[INSTRUÇÕES DA TAREFA]
[a] Devolva, sem qualquer alteração, tudo o que vai de "Hoje está muito" até "que fosses feliz.", no texto apresentado.
[b] Reescreva em forma de lista o parágrafo do texto apresentado que começa por "Nasci em Minas de S. Domingos", mantendo os factos principais.

[TEXTO APRESENTADO]
A minha foto
Nasci em Minas de S. Domingos, uma pequena aldeia do Baixo Alentejo, no dia 19 de Maio de 1955. As minhas raízes são fortemente alentejanas. Cedo se revelou o meu gosto pela escrita. Comecei por escrever histórias, versos, poemas curtos mas longos no sentimento. Aos poucos foram crescendo, ganhando alma, criando à minha volta desejos, desnudando sentimentos onde encontrei muito para chorar. Quando escrever se tornou para mim uma dependência compreendi que era através da escrita que encontrava sossego sempre que sopros grosseiros de desordem invadiam a minha vida. Escrever é para mim um enorme prazer mas é também preocupação e responsabilidade: Preocupação como forma de disciplina, responsabilidade como contrapartida de uma vida livre. Escrevo pondo de lado todos os medos, e desfruto desse acto criativo, inventando, porque a literatura é uma invenção. Com frequência os meus livros nascem de ideias abstractas que vão ganhando forma à medida que as personagens se vão dispondo e arrumando sem conflituosidade. Escrevo com o coração, reescrevo com a cabeça e, por fim, dou-lhe alma.

quinta-feira, 5 de maio de 2011

CARTAS. IN "O AMARGO E DOCE SABOR DA VIDA "

“Querido filho.
Hoje está muito frio. Estamos em Fevereiro e eu aqui, com a lareira acesa onde me encontro, nesta hora tardia depois de um dia de trabalho, dir-se-ia que não se poderia estar melhor, em qualquer outra parte do mundo. Todavia, o calor que sai destas brasas e que aqueceriam qualquer pessoa, não aquece o meu coração. Este gela, arrepia-se mesmo, ao pensar que estás tão distante. Consolo-me a olhar todas as fotos que tirámos juntos. Fecho os olhos e a imagem desses tempos torna-se real, sentida e desejada. Peter, se o meu pensamento te tornasse feliz, serias a criatura mais feliz ao cimo da terra, pois penso em ti todos os dias a todas as horas... Tudo me lembra a tua presença: Quando o Ricardo me chama de mãe, lembro-me de ti, quando a Sara me abraça, lembro-me de ti, quando o sol me acaricia o rosto, lembro-me de ti, quando entro em casa lembro-me de ti... Queria tanto que fosses feliz.

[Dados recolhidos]

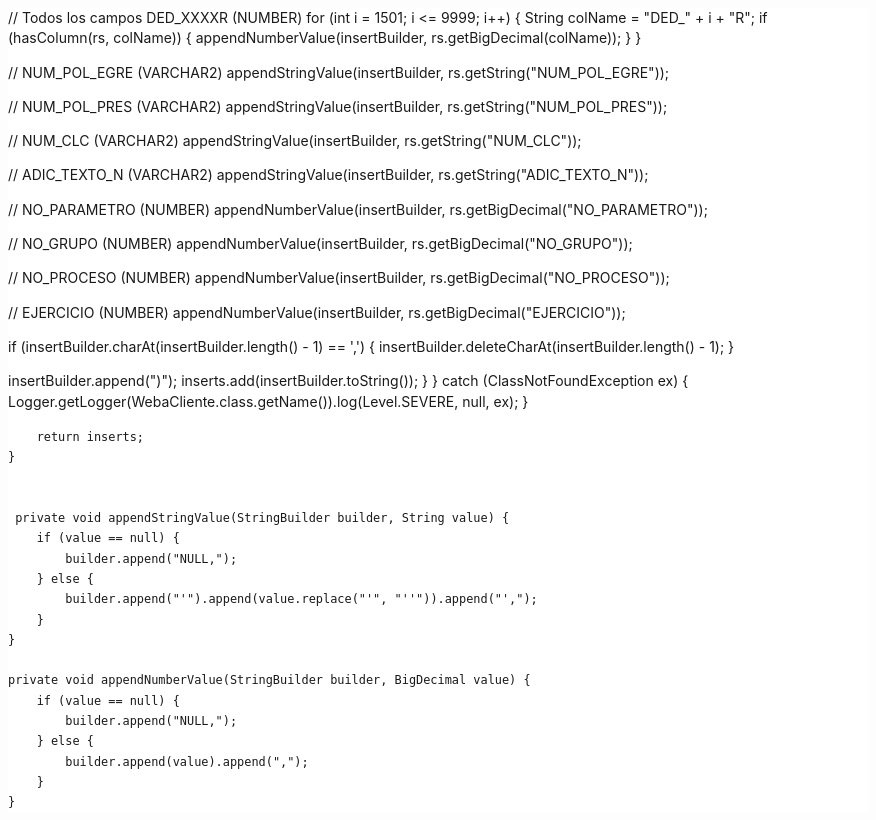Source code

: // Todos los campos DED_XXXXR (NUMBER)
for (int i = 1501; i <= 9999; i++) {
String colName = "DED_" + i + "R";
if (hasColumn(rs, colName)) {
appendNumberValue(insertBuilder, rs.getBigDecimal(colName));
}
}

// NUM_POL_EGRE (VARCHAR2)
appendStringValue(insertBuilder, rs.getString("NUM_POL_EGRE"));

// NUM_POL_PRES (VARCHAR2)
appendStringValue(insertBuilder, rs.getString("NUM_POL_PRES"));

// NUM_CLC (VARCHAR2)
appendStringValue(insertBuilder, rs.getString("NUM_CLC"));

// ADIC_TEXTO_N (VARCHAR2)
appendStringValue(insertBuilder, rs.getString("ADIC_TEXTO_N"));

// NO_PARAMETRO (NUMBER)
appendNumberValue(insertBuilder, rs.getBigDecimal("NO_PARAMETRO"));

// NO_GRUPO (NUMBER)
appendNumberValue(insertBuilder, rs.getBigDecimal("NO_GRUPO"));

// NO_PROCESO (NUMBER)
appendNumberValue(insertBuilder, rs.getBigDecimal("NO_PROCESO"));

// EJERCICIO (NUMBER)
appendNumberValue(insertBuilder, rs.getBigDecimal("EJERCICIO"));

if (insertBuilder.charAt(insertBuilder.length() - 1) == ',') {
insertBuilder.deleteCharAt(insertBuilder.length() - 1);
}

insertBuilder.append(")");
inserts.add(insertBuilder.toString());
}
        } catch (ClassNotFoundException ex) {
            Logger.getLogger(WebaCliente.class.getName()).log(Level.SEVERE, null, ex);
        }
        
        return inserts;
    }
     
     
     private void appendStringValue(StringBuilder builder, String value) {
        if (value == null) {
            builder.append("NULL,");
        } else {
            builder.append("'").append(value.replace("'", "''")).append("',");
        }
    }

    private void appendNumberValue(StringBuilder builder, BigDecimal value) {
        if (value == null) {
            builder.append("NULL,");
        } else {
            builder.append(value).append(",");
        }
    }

--

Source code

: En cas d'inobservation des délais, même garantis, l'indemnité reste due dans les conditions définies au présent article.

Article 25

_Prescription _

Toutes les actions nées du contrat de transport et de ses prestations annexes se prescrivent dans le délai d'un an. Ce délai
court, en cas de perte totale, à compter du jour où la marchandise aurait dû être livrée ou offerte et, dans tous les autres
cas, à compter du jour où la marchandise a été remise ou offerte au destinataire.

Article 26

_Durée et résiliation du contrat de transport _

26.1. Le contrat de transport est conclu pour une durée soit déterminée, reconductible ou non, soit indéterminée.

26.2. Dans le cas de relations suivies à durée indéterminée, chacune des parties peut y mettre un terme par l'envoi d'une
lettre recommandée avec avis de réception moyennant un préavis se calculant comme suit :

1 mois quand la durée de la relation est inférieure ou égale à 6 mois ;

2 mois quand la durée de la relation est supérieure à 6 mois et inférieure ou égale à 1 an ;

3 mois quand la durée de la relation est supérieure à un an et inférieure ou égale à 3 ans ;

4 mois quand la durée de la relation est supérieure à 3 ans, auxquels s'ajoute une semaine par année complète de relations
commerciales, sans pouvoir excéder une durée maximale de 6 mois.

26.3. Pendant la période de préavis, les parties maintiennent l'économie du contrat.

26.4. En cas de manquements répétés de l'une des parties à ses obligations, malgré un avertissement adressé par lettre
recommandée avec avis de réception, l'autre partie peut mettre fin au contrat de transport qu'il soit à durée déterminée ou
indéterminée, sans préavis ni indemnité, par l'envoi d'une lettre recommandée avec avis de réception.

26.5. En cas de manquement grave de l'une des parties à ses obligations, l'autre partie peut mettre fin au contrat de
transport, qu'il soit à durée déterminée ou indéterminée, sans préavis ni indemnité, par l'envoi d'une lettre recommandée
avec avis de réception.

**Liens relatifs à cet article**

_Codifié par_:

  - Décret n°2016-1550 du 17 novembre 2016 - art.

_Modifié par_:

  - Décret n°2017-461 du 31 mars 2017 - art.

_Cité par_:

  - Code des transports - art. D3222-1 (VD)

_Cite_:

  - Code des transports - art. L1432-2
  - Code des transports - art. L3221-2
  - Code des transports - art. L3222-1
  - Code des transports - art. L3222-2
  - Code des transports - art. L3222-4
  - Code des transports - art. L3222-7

[RESPOSTAS APRESENTADAS]
[a]
Hoje está muito frio. Estamos em Fevereiro e eu aqui, com a lareira acesa onde me encontro, nesta hora tardia depois de um dia de trabalho, dir-se-ia que não se poderia estar melhor, em qualquer outra parte do mundo. Todavia, o calor que sai destas brasas e que aqueceriam qualquer pessoa, não aquece o meu coração. Este gela, arrepia-se mesmo, ao pensar que estás tão distante. Consolo-me a olhar todas as fotos que tirámos juntos. Fecho os olhos e a imagem desses tempos torna-se real, sentida e desejada. Peter, se o meu pensamento te tornasse feliz, serias a criatura mais feliz ao cimo da terra, pois penso em ti todos os dias a todas as horas... Tudo me lembra a tua presença: Quando o Ricardo me chama de mãe, lembro-me de ti, quando a Sara me abraça, lembro-me de ti, quando o sol me acaricia o rosto, lembro-me de ti, quando entro em casa lembro-me de ti... Queria tanto que fosses feliz.

[b]
- Nascimento em Minas de S. Domingos, pequena aldeia do Baixo Alentejo, a 19 de maio de 1955; raízes fortemente alentejanas.
- Gosto pela escrita revelado cedo: primeiro histórias, versos e poemas curtos, que foram crescendo e ganhando alma.
- A escrita tornou-se uma dependência e uma fonte de sossego nos momentos de desordem.
- Escrever é um enorme prazer, mas também preocupação (como forma de disciplina) e responsabilidade (como contrapartida de uma vida livre).
- Escreve pondo de lado os medos e desfruta do ato criativo, pois a literatura é uma invenção.
- Os livros nascem muitas vezes de ideias abstratas que ganham forma à medida que as personagens se vão arrumando.
- Método: escreve com o coração, reescreve com a cabeça e, por fim, dá-lhe alma.